- **Extracted records**

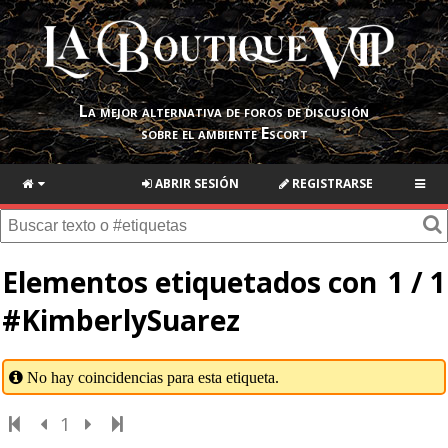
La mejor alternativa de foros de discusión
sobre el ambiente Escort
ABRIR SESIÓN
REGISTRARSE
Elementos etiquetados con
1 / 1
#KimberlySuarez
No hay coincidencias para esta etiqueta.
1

==

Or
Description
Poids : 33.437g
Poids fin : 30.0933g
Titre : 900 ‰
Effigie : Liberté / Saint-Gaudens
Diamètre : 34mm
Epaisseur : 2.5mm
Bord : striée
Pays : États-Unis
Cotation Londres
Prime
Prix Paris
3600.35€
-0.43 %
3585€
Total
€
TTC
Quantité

...

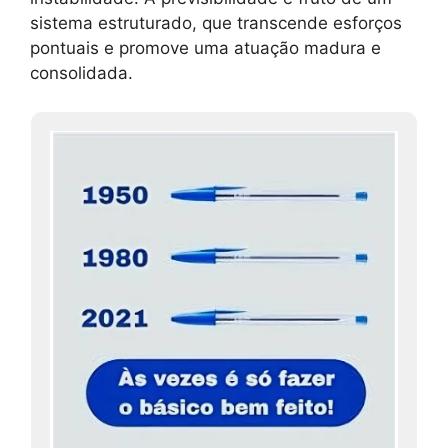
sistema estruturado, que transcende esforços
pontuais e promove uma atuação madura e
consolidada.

- **About this task**
A verbatim transcription is needed of the lines above, starting at the line with "pontuais e promove uma atuação madura e" and ending at the line with "consolidada.", both included, and of nothing else.

- **Result**
pontuais e promove uma atuação madura e
consolidada.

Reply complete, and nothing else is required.